_What needs to be done_
Set down exactly the lines from the first line of the records through the line that contains "to compile translations.", and leave every picture out.

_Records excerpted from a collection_
════

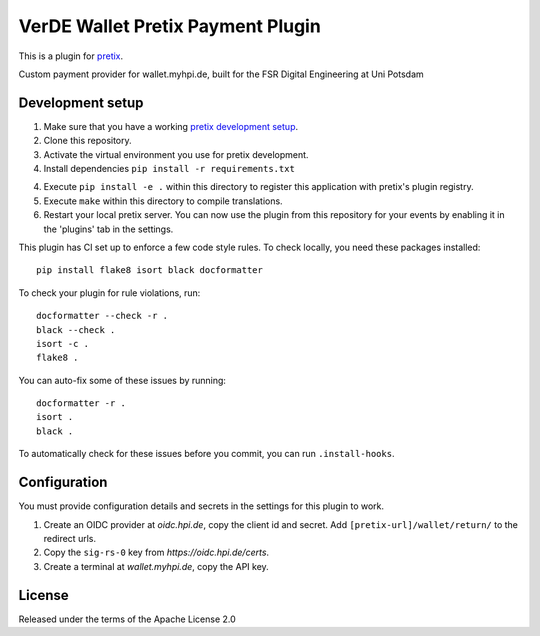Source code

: VerDE Wallet Pretix Payment Plugin
==========================

This is a plugin for `pretix`_. 

Custom payment provider for wallet.myhpi.de, built for the FSR Digital Engineering at Uni Potsdam

Development setup
-----------------

1. Make sure that you have a working `pretix development setup`_.

2. Clone this repository.

3. Activate the virtual environment you use for pretix development.

4. Install dependencies ``pip install -r requirements.txt``

4. Execute ``pip install -e .`` within this directory to register this application with pretix's plugin registry.

5. Execute ``make`` within this directory to compile translations.

6. Restart your local pretix server. You can now use the plugin from this repository for your events by enabling it in
   the 'plugins' tab in the settings.

This plugin has CI set up to enforce a few code style rules. To check locally, you need these packages installed::

    pip install flake8 isort black docformatter

To check your plugin for rule violations, run::

    docformatter --check -r .
    black --check .
    isort -c .
    flake8 .

You can auto-fix some of these issues by running::

    docformatter -r .
    isort .
    black .

To automatically check for these issues before you commit, you can run ``.install-hooks``.

Configuration
-------------

You must provide configuration details and secrets in the settings for this plugin to work.

1. Create an OIDC provider at `oidc.hpi.de`, copy the client id and secret. Add ``[pretix-url]/wallet/return/`` to the redirect urls.
2. Copy the ``sig-rs-0`` key from `https://oidc.hpi.de/certs`.
3. Create a terminal at `wallet.myhpi.de`, copy the API key.

License
-------

Released under the terms of the Apache License 2.0

.. _pretix: https://github.com/pretix/pretix
.. _pretix development setup: https://docs.pretix.eu/en/latest/development/setup.html
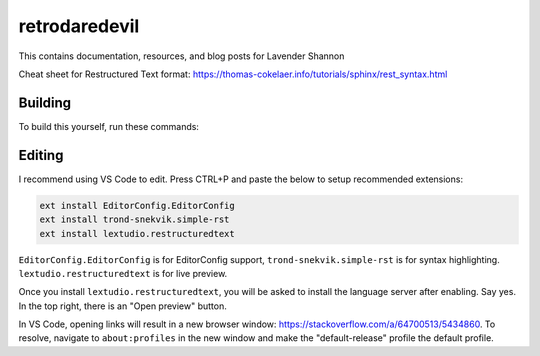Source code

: retrodaredevil
=======================================

This contains documentation, resources, and blog posts for Lavender Shannon

Cheat sheet for Restructured Text format: https://thomas-cokelaer.info/tutorials/sphinx/rest_syntax.html


Building
----------

To build this yourself, run these commands:

.. code-block:: shell
  sudo apt -y install latexmk

  cd docs/
  python3 -m venv .venv
  source .venv/bin/activate
  pip install -r source/requirements.txt
  make html
  xdg-open "file://$(pwd)/build/html/index.html"
  make latexpdf  # requires latexmk command
  make epub


Editing
--------

I recommend using VS Code to edit. Press CTRL+P and paste the below to setup recommended extensions:

.. code-block::

  ext install EditorConfig.EditorConfig
  ext install trond-snekvik.simple-rst
  ext install lextudio.restructuredtext

``EditorConfig.EditorConfig`` is for EditorConfig support, ``trond-snekvik.simple-rst`` is for syntax highlighting.
``lextudio.restructuredtext`` is for live preview.

Once you install ``lextudio.restructuredtext``, you will be asked to install the language server after enabling. 
Say yes. In the top right, there is an "Open preview" button.

In VS Code, opening links will result in a new browser window: https://stackoverflow.com/a/64700513/5434860.
To resolve, navigate to ``about:profiles`` in the new window and make the "default-release" profile the default profile.
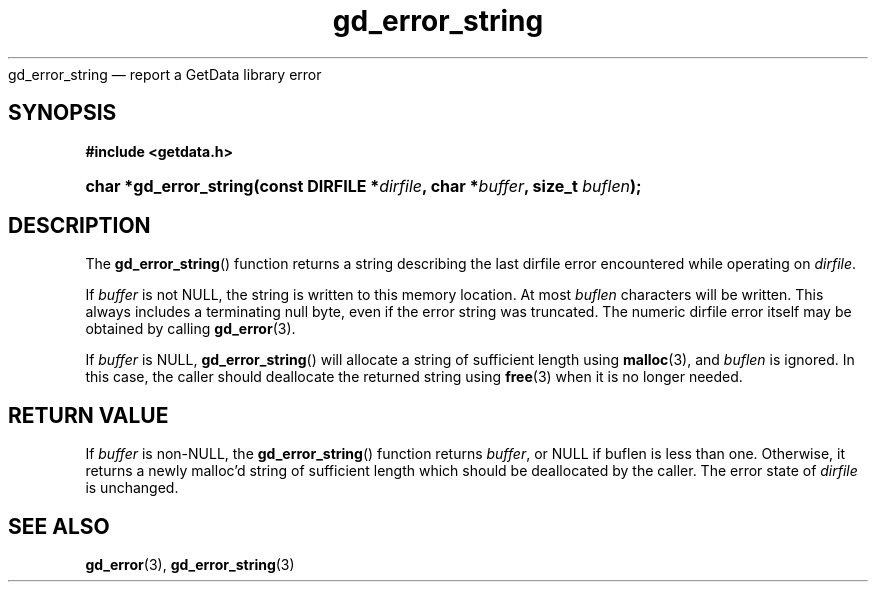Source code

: .\" gd_error_string.3.  The gd_error_string man page.
.\"
.\" Copyright (C) 2008, 2009, 2010, 2011 D. V. Wiebe
.\"
.\""""""""""""""""""""""""""""""""""""""""""""""""""""""""""""""""""""""""
.\"
.\" This file is part of the GetData project.
.\"
.\" Permission is granted to copy, distribute and/or modify this document
.\" under the terms of the GNU Free Documentation License, Version 1.2 or
.\" any later version published by the Free Software Foundation; with no
.\" Invariant Sections, with no Front-Cover Texts, and with no Back-Cover
.\" Texts.  A copy of the license is included in the `COPYING.DOC' file
.\" as part of this distribution.
.\"
.TH gd_error_string 3 "20 April 2011" "Version 0.8.0" "GETDATA"
gd_error_string \(em report a GetData library error
.SH SYNOPSIS
.B #include <getdata.h>
.HP
.nh
.ad l
.BI "char *gd_error_string(const DIRFILE *" dirfile ", char *" buffer ", size_t
.IB buflen );
.hy
.ad n
.SH DESCRIPTION
The
.BR gd_error_string ()
function returns a string describing the last dirfile error encountered while
operating on 
.IR dirfile .

If 
.I buffer
is not NULL, the string is written to this memory location.  At most
.I buflen
characters will be written. This always includes a terminating null byte, even
if the error string was truncated.
The numeric dirfile error itself may be obtained by calling
.BR gd_error (3).

If
.I buffer
is NULL,
.BR gd_error_string ()
will allocate a string of sufficient length using
.BR malloc (3),
and
.I buflen
is ignored.  In this case, the caller should deallocate the returned string
using
.BR free (3)
when it is no longer needed.

.SH RETURN VALUE
If
.I buffer
is non-NULL, the
.BR gd_error_string ()
function returns 
.IR buffer ,
or NULL if buflen is less than one.  Otherwise, it returns a newly malloc'd
string of sufficient length which should be deallocated by the caller.  The
error state of
.I dirfile
is unchanged.
.SH SEE ALSO
.BR gd_error (3),
.BR gd_error_string (3)
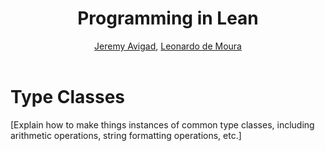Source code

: #+Title: Programming in Lean
#+Author: [[http://www.andrew.cmu.edu/user/avigad][Jeremy Avigad]], [[http://leodemoura.github.io][Leonardo de Moura]]

* Type Classes
:PROPERTIES:
  :CUSTOM_ID: Type_Classes
:END:

[Explain how to make things instances of common type classes,
including arithmetic operations, string formatting operations, etc.]
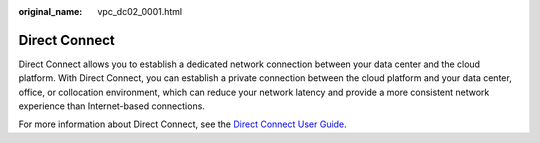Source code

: :original_name: vpc_dc02_0001.html

.. _vpc_dc02_0001:

Direct Connect
==============

Direct Connect allows you to establish a dedicated network connection between your data center and the cloud platform. With Direct Connect, you can establish a private connection between the cloud platform and your data center, office, or collocation environment, which can reduce your network latency and provide a more consistent network experience than Internet-based connections.

For more information about Direct Connect, see the `Direct Connect User Guide <https://docs.sc.otc.t-systems.com/usermanual/dc/en-us_topic_0032053183.html>`__.
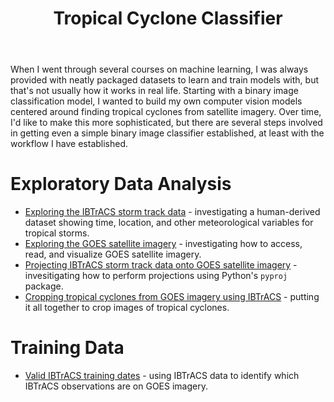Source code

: #+title: Tropical Cyclone Classifier
#+category: tc-finder

When I went through several courses on machine learning, I was always provided with neatly packaged datasets to learn and train models with, but that's not usually how it works in real life. Starting with a binary image classification model, I wanted to build my own computer vision models centered around finding tropical cyclones from satellite imagery. Over time, I'd like to make this more sophisticated, but there are several steps involved in getting even a simple binary image classifier established, at least with the workflow I have established.

* Exploratory Data Analysis

- [[file:ibtracs.org][Exploring the IBTrACS storm track data]] - investigating a human-derived dataset showing time, location, and other meteorological variables for tropical storms.
- [[file:goes.org][Exploring the GOES satellite imagery]] - investigating how to access, read, and visualize GOES satellite imagery.
- [[file:goes_and_ibtracs.org][Projecting IBTrACS storm track data onto GOES satellite imagery]] - invesitigating how to perform projections using Python's =pyproj= package.
- [[file:cropping_goes_from_ibtracs.org][Cropping tropical cyclones from GOES imagery using IBTrACS]] - putting it all together to crop images of tropical cyclones.

* Training Data

- [[file:ibtracs_valid_training_dates.org][Valid IBTrACS training dates]] - using IBTrACS data to identify which IBTrACS observations are on GOES imagery.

════

_Output of the task_
Source code

: VerDE Wallet Pretix Payment Plugin
==========================

This is a plugin for `pretix`_. 

Custom payment provider for wallet.myhpi.de, built for the FSR Digital Engineering at Uni Potsdam

Development setup
-----------------

1. Make sure that you have a working `pretix development setup`_.

2. Clone this repository.

3. Activate the virtual environment you use for pretix development.

4. Install dependencies ``pip install -r requirements.txt``

4. Execute ``pip install -e .`` within this directory to register this application with pretix's plugin registry.

5. Execute ``make`` within this directory to compile translations.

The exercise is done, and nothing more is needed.